George's day
Toby Young
Taboo, a new musical that's just opened off Leicester Square, is a mixed success. As a stand-alone piece of theatre it's pretty mediocre. The music and lyrics are by Boy George, the cross-dressing pop star, and they are of a piece with his handful of Eighties hits: 'I'm a. I'm a, I'm a, I'm a, I'm a chameleon . . . ' The book by Mark Davies is even worse. The secondary characters are given some good one-liners, but the two leads are hopelessly one-dimensional. The plot is boilerplate boy-meetsgirl and gives the impression of having been lifted straight out of Absolute Beginners, the disastrous Julian Temple musical that almost single-handedly destroyed the British film industry for ten years.
Yet in spite of these shortcomings there's something almost irresistibly winsome about it. Taboo is set in the New Romantic West End club scene of the early Eighties, a predominantly homosexual world that I came to know quite well as a teenager. Indeed, my only homosexual experience dates back to this time. I was emerging from the Camden Palace on New Year's Eve, 1981, when I spotted a beautiful blonde in the local kebab shop. I started chatting her up and, within a few minutes, we were playing tonsil hockey by the Space Invaders machine. I tried to persuade her to come back to my place but, alas, she had a pressing engagement. This may have been for the best. As she disappeared over the horizon in a black cab the owner of the kebab shop asked me if I was aware of the fact that I'd just been snagging a man. It turned out to be Marilyn, an infamous drag queen of the period. At the time I was completely horrified — I'd been educated exclusively at state schools and was unaccustomed to getting off with boys — but now I'm rather proud of my encounter. This gorgeous female impersonator was my first — and, as it turned out, my last — celebrity conquest.
To my delight, Marilyn makes an appearance in Taboo, as do a number of other familiar faces from that era. For instance, Phillip Salon of Mud Club fame crops up, as does Steve Strange, the notoriously badtempered doorman of the Camden Palace. Unfortunately, these people aren't played by themselves — too old and haggard, I expect — but they're brilliantly brought to life by various look-a-likes. Indeed, the resemblance of Drew Jaymson to Steve Strange is uncanny. As I looked at him I could almost hear the words Mr Strrge used to say to me virtually every night in those days of yore: 'Sorry, mate. Private party. Now piss off.'
The real stand-out in the cast is Matt Lucas who plays the late Leigh Bowery. A grotesque and hugely charismatic Australian, Bowery was the leading light of this demimonde, its only occupant who could conceivably be described as brilliant. In a sense, he was a bigger star than Boy George — at one stage he was painted by Lucian Freud — and perhaps for that reason he's been cast as the villain of Taboo. Lucas has huge amounts of fun in the role, giving Bowery a camp, sneering malevolence that, as far as I know, he never had in real life. I found myself wishing that he'd step into the foreground and take command, just as Bowery did in his brief reign as the king of the London club scene.

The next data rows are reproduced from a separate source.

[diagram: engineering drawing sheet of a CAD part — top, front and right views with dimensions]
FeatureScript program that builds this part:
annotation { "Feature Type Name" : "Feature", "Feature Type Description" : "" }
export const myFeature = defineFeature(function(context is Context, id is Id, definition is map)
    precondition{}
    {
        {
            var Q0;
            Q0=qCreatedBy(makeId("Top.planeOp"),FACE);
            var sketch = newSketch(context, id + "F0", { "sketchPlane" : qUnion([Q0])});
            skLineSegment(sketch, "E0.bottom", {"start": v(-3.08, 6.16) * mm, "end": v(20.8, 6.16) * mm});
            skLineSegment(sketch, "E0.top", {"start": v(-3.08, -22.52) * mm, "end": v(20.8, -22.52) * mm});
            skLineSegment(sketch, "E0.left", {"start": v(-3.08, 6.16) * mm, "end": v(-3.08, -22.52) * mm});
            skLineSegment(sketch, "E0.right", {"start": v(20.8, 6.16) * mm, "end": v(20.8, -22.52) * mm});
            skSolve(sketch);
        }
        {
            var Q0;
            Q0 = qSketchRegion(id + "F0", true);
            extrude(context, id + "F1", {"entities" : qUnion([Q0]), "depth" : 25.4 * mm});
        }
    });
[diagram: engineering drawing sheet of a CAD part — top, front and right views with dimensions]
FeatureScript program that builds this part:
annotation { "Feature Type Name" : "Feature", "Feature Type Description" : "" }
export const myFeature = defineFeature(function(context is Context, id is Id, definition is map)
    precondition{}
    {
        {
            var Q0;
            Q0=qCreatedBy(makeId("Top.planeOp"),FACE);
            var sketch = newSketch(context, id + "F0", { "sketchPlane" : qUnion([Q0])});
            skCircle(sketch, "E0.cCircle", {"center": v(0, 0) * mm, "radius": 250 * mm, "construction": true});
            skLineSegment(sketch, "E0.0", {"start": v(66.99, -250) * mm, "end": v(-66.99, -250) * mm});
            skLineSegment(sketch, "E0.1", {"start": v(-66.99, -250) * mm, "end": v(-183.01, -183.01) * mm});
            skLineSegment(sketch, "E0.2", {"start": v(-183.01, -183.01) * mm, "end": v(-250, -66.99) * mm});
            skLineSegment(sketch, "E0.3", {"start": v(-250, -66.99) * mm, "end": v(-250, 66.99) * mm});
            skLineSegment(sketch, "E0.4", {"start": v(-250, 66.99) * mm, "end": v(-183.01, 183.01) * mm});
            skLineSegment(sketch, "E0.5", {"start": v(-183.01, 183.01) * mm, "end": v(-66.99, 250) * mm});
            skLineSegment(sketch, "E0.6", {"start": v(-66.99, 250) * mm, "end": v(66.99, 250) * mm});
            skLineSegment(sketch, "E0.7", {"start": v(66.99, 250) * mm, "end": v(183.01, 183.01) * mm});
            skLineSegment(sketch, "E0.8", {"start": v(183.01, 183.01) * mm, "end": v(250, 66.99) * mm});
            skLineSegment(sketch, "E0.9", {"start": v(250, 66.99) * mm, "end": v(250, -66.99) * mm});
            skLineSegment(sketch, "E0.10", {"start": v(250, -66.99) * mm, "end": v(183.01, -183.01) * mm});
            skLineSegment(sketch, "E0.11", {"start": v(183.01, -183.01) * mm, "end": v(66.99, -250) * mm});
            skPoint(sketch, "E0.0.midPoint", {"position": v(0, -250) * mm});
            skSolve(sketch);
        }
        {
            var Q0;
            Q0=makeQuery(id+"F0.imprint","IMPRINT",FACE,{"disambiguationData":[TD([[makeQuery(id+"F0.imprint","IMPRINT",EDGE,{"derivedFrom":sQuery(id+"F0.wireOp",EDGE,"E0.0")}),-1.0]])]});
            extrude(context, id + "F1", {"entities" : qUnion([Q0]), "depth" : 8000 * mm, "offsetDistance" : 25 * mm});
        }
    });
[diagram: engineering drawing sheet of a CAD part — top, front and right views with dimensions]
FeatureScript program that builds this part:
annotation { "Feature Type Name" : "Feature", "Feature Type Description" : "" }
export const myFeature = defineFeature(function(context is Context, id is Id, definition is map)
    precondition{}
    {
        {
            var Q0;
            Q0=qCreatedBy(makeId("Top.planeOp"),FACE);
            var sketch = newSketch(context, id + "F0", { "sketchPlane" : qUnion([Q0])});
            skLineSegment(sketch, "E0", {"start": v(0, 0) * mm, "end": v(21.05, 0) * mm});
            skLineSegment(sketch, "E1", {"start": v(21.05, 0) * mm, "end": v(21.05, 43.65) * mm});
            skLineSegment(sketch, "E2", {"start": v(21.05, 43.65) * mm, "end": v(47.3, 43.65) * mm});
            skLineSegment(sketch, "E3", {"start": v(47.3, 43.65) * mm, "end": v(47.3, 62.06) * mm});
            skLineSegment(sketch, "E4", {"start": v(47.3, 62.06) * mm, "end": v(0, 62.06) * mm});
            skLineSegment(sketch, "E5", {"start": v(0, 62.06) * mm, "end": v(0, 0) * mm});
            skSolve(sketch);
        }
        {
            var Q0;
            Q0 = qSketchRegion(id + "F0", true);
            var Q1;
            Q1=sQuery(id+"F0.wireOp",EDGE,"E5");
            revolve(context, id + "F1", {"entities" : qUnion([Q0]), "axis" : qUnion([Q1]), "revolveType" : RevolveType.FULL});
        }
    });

One of the reasons Bowery was able to dominate this world so easily is that he had a degree of sophistication that its other members lacked and something of this innocence comes across in Taboo. Boy George and the other New Romantics were like a group of schoolchildren who'd discovered a dressing-up box in the attic of some maiden aunt and were running around town wearing its contents. They may have been totally uneducated — and none too bright — but they had a certain urchin-like charm and, for all its faults, this quality is preserved in Taboo.
From Love to Decay, which had a brief run at Jermyn Street, may be the worst-named play in the history of the British theatre. It's a two-hander performed by Melinda Hughes and Nigel Osner that consists of a series of songs loosely linked by the plot of A Star is Born. The real point of it, as far as I could see, is to advertise the talents of Miss Hughes and it performs this function very well. Melinda Hughes is a beautiful, 30-year-old soprano and her rendition of `Je veux vivre' left me wanting to go back stage for the first time in my brief career as a theatre critic. Luckily, my wife was sitting by my side, but I left the theatre completely bewitched. If a vacancy comes up in Kiss Me Kate the producers need look no further.